И вот как-то в один из этих тревожных дней я нос к носу столкнулся на Малой Васильковской у кафе «Днепр» с моим московским знакомым. Если бы он меня не остановил, я бы, конечно, его не узнал и прошёл мимо. Он полностью преобразился. Кожаную куртку, косоворотку, сапоги и неизменную «козью ножку» сменили сшитый у лучшего киевского портного элегантный костюм, лихо сдвинутый на затылок котелок, трость с набалдашником из слоновой кости и галстук с бриллиантовой булавкой. Он уже ничем не походил на «товарища».

— Вот теперь можем с вами по-настоящему и познакомиться, Василий Петрович, — со свойственной ему весёлой наглостью сказал он и, приподняв котелок, шутливо представился: — Столбовой дворянин и ценитель изящных искусств Евгений Николаевич Веселов. Прошу любить и жаловать.

Ни любить, ни жаловать проходимца у меня никакого желания не было. Но ещ меньше мне хотелось оказаться в лапах контрразведки. Поэтому я изобразил если и не восторг, то тихую радость от неожиданной встречи. Раздражать Веселова, Иванова или Петрова — фамилии свои он явно менял чаще, чем перчатки, — в мои расчты не входило.

— Что собираетесь реквизировать в Хохландии? Крещатик? Днепр? Владимирскую горку? Аскольдову могилу?

Я сказал, что уже давно не работаю в Комиссариате художественно-исторических имуществ и что мои пути с Советской властью разошлись.



— Как и у каждого истинного патриота и благородного человека, — не без юмора добавил он, и по веселому блеску в его глазах я понял, что он не верит ни одному моему слову.

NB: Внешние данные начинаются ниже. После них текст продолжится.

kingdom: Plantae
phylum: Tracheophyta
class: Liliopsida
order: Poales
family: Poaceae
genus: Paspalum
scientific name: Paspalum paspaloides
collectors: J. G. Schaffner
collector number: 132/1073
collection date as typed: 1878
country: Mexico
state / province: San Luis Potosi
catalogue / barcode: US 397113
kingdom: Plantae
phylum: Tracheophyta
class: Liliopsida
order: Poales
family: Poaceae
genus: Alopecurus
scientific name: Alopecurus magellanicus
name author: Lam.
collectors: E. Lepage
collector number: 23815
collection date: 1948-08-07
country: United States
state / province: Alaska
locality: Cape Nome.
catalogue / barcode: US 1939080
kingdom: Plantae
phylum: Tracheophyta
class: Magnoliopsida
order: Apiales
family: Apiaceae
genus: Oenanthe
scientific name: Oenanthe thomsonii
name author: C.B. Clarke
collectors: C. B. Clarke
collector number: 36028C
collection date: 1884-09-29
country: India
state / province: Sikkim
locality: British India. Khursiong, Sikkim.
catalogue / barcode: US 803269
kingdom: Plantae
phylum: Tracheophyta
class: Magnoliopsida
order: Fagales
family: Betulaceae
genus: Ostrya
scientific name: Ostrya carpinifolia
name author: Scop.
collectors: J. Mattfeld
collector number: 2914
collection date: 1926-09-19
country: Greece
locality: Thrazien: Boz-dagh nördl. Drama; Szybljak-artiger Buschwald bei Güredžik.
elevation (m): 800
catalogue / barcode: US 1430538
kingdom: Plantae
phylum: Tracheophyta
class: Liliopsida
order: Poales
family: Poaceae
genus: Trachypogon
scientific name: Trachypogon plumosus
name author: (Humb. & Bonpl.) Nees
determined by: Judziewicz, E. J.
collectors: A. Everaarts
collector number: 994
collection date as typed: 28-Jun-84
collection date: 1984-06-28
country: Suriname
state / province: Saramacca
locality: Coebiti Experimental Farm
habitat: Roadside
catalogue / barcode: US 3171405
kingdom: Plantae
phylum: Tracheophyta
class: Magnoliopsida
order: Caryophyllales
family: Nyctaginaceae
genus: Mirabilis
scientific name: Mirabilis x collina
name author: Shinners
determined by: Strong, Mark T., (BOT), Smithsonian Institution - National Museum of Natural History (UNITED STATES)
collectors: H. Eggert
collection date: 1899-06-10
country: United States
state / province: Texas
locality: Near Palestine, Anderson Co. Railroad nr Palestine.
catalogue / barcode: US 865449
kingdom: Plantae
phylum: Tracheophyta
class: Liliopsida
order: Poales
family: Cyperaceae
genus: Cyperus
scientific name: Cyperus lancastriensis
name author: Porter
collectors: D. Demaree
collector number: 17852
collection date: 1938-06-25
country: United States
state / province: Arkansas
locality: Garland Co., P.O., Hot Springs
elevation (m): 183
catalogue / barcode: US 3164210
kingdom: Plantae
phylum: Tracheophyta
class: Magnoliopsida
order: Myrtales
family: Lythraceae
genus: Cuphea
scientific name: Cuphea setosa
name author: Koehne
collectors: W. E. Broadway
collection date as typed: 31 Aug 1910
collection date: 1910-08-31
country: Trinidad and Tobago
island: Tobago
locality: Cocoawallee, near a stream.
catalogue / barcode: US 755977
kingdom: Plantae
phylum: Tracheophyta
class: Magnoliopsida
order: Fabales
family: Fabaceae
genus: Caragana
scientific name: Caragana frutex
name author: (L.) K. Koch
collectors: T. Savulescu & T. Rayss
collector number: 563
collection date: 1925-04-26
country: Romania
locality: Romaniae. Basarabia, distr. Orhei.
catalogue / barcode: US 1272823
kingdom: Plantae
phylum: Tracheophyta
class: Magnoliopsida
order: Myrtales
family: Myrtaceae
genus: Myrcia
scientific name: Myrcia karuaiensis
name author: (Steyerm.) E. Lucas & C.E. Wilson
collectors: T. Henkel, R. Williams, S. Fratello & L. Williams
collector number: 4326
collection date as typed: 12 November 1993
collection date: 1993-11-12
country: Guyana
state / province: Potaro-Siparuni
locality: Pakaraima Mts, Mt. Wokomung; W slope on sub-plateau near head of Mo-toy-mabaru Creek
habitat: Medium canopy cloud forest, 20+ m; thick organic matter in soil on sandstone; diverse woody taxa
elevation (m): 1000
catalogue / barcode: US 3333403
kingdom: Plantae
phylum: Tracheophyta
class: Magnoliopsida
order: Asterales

Самым благоразумным было побыстрей распрощаться, сославшись на неотложные дела. Но сделать это мне не удалось. Кажется, Веселов — будем называть его так — был искренне рад нашей встрече и настойчиво приглашал меня вместе позавтракать. Скрепя сердце я принял приглашение. Мы зашли в кафе. К моей радости, выяснилось, что Веселов через два часа уезжает в Одессу. Там он рассчитывал купить французский паспорт и навсегда покинуть пределы России.

— Судя по костюму и планам, вы преуспели?

— Да, умирать с голоду в Париже мне не придётся, — подтвердил он. — Надеюсь там завести своё маленькое дело, что-нибудь вроде магазина «Русский ювелир». Неплохое название? Но это в будущем, а в настоящем мне бы хотелось выпить за вас, вне зависимости от того, служите ли вы по-прежнему в комиссариате или нет. Я политикой не занимаюсь. Я занимаюсь лишь ювелирными изделиями…

— …и талисманами, — не выдержал я. — Кстати, перстень вы тогда все-таки продали?

— А как же! — чуть ли не оскорбился он. — С вашей лёгкой руки…

— Кому же, если не секрет?

— Теперь уже не секрет.

Он назвал фамилию известного мне коллекционера, князя Щербатова.

— Князь заплатил за перстень сорок тысяч наличными. Совсем неплохо продал, как вы считаете? Князь был в восторге, говорил, что передо мной в долгу вся русская литература, и даже поцеловал в щеку, вот сюда…

— Сорок тысяч? Забавно…

— Забавно не это, — усмехнулся он. — Знаете, кто меня свёл с князем? Ваш эксперт-графолог.

— Эксперт?!

— Именно. Князь ему перед своим отъездом за границу выплатил, если не ошибаюсь, около тысячи комиссионных, так что старичок не прогадал. Ведь и записка и перстень были подлинными… вот что забавно, Василий Петрович! Но вы не расстраивайтесь: перстень в надёжных руках. Князь, учитывая выплаченную им сумму, весьма порядочный человек и горячий поклонник Пушкина. — Он поднял рюмку. — За процветание русской литературы и за ваше здоровье, Василий Петрович! На ваш век ещё хватит что реквизировать…

2

Об этой записке упоминается в книге А.О. Смирновой-Россет «Записки». Спб., 1897.